Ten years' worth of data in the National Hospital Ambulatory Medical Care Survey (NHAMCS) looked at the disposition of patients who underwent intubation. From the total of 348,367 ED visits, 875 underwent intubation, but what happened next for 27 percent did not follow expected practice.
That would be either death or admission to a critical care unit, either at the same facility or by transfer to another, according to the study published at the Annals of Emergency Medicine. Nine percent were listed as discharged and 17 percent as admitted to a non–critical care unit.
- In 37 (4 percent) of these visits, there was conflicting information about disposition.
- In 11 cases, patients listed as admitted to a critical care unit, but also transferred to another hospital.
- In another 11 cases, patients were noted to have died in the ED, but also to have been admitted to a critical care unit.
- In nine visits, patients were described as being admitted both to a critical care unit and to an observation unit.
- In three cases, patients were noted to have been admitted to a non–critical care unit and also transferred to another hospital.
- In two cases, patients were listed as not admitted, but then also admitted to a critical care unit. And in one case, a patient was noted to have been taken to the operating room and also transferred to another hospital.
"This study raises serious questions about the data quality of NHAMCS that may change the interpretation of published articles and future inquiries that use this database," wrote lead author Steven Green, MD, of Loma Linda University Medical Center and Children's Hospital in California.
Abstraction in the database is performed both by hospital staff and by field representatives, who may have no formal healthcare training, notes MedPage Today. That article mentions a second review that found data quality issues with NHAMCS.

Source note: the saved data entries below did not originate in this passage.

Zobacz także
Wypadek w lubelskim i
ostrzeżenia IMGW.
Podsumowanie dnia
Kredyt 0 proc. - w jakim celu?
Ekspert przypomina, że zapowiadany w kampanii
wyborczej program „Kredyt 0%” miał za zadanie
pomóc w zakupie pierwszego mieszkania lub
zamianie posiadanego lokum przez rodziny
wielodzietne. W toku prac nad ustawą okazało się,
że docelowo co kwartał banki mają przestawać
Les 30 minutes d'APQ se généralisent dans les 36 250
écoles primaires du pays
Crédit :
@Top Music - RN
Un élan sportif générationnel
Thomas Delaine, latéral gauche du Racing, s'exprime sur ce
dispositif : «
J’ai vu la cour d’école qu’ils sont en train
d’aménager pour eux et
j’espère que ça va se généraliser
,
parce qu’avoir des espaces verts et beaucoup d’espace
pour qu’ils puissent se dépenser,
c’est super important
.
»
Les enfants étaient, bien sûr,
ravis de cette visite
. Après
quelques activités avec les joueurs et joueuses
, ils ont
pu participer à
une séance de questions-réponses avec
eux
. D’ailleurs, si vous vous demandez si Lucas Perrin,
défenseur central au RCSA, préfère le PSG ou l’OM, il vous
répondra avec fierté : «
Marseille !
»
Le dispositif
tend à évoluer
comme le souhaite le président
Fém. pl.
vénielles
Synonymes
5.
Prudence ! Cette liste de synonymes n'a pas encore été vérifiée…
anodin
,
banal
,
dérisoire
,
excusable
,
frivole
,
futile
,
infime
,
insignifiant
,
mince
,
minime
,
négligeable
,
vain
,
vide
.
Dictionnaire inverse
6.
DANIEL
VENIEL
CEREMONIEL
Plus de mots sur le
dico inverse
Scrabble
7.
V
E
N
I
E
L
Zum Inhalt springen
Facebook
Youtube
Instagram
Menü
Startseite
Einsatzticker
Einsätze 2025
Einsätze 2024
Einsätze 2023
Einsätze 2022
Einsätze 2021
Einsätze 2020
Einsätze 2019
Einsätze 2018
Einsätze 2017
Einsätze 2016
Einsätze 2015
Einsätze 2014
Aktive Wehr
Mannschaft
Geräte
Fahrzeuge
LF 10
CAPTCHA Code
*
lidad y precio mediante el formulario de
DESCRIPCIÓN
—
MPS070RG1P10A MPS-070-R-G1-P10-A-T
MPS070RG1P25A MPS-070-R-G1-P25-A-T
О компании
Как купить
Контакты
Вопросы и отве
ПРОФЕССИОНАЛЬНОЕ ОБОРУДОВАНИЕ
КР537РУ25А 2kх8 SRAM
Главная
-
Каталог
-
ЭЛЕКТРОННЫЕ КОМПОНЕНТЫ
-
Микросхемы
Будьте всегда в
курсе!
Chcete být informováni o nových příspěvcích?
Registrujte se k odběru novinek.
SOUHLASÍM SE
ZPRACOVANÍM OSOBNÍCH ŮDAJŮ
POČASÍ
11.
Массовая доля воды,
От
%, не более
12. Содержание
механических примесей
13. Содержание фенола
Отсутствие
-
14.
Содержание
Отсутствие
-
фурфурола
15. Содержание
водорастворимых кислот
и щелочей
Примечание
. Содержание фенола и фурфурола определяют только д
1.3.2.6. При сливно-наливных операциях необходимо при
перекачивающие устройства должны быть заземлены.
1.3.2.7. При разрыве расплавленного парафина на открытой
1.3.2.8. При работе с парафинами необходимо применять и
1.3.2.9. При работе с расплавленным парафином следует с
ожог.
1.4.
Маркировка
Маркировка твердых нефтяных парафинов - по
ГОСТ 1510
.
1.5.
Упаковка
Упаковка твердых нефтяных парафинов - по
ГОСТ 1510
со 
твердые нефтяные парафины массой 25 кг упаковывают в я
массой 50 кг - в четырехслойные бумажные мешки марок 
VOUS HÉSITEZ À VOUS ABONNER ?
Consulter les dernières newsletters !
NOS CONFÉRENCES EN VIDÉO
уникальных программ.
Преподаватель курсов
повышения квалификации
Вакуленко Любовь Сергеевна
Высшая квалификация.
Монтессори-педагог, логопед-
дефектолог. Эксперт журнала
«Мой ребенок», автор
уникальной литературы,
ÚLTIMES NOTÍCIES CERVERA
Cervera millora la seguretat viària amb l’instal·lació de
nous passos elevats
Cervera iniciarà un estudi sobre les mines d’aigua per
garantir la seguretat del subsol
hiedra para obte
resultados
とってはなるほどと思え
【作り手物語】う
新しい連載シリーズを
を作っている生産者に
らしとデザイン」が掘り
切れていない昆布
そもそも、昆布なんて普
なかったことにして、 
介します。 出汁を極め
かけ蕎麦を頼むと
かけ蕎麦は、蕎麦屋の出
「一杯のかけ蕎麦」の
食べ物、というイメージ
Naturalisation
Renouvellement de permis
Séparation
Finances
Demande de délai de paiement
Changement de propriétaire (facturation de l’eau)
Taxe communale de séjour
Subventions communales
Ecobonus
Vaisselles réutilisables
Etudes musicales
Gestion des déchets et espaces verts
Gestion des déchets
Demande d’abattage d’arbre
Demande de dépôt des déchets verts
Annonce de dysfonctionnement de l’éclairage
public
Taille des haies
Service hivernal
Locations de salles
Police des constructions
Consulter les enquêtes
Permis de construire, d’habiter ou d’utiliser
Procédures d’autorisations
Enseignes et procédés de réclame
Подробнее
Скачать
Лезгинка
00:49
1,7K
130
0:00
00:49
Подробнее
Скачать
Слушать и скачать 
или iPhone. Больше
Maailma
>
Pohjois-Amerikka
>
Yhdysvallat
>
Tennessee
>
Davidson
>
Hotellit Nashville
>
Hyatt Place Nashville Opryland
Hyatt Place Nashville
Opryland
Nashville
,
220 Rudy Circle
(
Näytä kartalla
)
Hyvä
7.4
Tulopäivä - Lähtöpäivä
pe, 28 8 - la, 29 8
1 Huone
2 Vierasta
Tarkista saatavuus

However, because the original medical records are not available for review, Green's team could not determine whether the discrepancies resulted from errors in chart abstraction, errors in keying in data, or a combination of the two.
Columbia University researchers recently warned that inaccuracies in EHRs could skew research and recommend that researchers take a "radical shift in approach" and study EHRs themselves, not just the data.
Anna Lembke, M.D., an assistant professor of psychiatry and behavioral sciences at Stanford's School of Medicine, recently wrote that "if data-mining is based on inaccurate information, then the whole operation is a house of cards."